In conclusion, CBT is a type of psychotherapy that focuses on identifying and changing negative thoughts and behaviors that are contributing to mental health issues. It is a structured, short-term therapy that is based on the cognitive model of emotional disorders, and it is an evidence-based treatment that has been found to be effective for a wide range of mental health conditions. It is a relatively straightforward and easy-to-understand therapy, and it is highly effective. It can also be adapted to meet the needs of different populations and can be delivered in a variety of settings. However, it is not suitable for everyone and it’s important that individuals work with a qualified therapist to determine if CBT is the right therapy for them.

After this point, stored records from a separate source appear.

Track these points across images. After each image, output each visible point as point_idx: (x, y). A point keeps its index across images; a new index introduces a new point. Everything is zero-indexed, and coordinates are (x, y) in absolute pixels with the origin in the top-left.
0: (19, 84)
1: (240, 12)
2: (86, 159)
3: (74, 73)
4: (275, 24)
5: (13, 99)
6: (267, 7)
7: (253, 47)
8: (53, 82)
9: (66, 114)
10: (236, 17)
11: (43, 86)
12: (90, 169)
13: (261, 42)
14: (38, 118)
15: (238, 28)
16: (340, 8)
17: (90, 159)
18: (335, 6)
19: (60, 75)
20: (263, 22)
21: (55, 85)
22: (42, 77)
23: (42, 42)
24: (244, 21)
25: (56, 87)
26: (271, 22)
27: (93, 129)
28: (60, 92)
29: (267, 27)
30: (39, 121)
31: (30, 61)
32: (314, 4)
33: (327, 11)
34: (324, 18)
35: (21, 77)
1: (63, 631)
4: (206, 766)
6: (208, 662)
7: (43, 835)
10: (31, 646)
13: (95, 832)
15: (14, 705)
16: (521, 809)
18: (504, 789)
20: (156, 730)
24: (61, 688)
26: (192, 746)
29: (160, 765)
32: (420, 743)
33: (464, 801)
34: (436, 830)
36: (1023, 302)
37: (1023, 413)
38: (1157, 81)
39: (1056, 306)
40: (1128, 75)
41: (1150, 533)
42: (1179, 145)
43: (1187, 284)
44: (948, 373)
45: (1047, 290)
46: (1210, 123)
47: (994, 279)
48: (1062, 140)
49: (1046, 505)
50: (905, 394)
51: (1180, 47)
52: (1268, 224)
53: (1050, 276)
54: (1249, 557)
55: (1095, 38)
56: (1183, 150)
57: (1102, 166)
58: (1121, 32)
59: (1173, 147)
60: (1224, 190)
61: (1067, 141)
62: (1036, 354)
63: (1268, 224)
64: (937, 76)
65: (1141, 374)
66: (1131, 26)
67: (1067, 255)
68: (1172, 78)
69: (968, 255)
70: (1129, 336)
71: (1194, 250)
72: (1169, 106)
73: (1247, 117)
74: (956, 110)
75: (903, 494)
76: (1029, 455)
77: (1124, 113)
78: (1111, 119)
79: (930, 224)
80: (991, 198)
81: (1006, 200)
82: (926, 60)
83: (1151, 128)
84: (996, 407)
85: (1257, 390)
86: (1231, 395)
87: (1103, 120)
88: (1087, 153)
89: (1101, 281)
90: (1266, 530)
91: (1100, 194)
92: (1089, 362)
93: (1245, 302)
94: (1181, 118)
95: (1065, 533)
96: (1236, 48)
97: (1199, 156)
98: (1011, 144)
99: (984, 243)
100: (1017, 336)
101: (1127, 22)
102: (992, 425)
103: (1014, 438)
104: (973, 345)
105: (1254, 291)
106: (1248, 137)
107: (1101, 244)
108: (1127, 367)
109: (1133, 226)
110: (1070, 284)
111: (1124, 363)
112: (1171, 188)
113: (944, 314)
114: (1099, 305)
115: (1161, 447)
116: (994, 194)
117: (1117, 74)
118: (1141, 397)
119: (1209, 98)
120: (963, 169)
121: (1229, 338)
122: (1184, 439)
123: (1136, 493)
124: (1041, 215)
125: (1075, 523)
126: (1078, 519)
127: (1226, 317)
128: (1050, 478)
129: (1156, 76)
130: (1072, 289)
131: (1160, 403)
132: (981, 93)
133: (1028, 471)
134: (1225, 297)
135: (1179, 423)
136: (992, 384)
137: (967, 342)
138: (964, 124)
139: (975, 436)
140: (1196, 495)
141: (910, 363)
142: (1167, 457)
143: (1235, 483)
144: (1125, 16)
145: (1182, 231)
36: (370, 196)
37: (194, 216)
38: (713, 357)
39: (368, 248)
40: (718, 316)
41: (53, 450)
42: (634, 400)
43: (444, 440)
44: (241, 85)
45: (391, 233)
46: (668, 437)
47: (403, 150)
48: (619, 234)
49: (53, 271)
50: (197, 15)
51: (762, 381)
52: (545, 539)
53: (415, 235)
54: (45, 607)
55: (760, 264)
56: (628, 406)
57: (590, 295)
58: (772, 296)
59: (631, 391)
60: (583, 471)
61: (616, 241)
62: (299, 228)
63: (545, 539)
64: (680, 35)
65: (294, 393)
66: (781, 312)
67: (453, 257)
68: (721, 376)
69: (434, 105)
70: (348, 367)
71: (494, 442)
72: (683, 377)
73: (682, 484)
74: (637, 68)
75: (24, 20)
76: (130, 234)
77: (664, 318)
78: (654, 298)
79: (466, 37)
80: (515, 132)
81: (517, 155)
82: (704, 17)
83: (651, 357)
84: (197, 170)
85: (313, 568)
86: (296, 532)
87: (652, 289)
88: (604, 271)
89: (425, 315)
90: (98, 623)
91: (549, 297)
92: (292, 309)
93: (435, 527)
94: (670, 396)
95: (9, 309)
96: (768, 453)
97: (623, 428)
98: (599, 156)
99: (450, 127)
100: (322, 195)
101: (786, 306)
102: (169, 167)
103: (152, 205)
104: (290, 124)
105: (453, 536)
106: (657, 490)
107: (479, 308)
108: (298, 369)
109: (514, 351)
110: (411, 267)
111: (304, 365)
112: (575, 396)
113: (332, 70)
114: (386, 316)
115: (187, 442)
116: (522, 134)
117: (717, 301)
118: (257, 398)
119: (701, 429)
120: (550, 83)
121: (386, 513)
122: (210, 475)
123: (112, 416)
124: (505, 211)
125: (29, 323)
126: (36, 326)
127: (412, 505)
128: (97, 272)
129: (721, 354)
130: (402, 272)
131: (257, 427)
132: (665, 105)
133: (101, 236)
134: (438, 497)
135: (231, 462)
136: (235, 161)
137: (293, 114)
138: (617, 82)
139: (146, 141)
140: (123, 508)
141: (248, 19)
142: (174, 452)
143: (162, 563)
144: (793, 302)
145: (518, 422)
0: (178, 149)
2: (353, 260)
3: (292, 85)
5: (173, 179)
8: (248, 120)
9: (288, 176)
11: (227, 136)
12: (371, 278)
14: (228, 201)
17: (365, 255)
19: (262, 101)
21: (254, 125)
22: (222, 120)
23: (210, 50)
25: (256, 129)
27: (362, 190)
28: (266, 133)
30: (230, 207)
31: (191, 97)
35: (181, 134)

***It’s important to note that insurance and funding have played a significant role in the rise of Cognitive Behavioral Therapy (CBT) as the dominant form of psychotherapy. CBT is often seen as a cost-effective and evidence-based treatment for a wide range of mental health conditions. This has made it more attractive to insurance companies and funding agencies, as it is seen as a way to reduce healthcare costs. So keeping this in mind, where we land on CBT as a practice is that it’s a vital piece of our toolkit. However we are all passionate about helping our clients understand the bigger questions around their experiences such as why and how things work. Though we often begin with CBT, we aim to deliver an enriched Psychotherapy experience by also exploring your attachment history, and take your global functioning into account.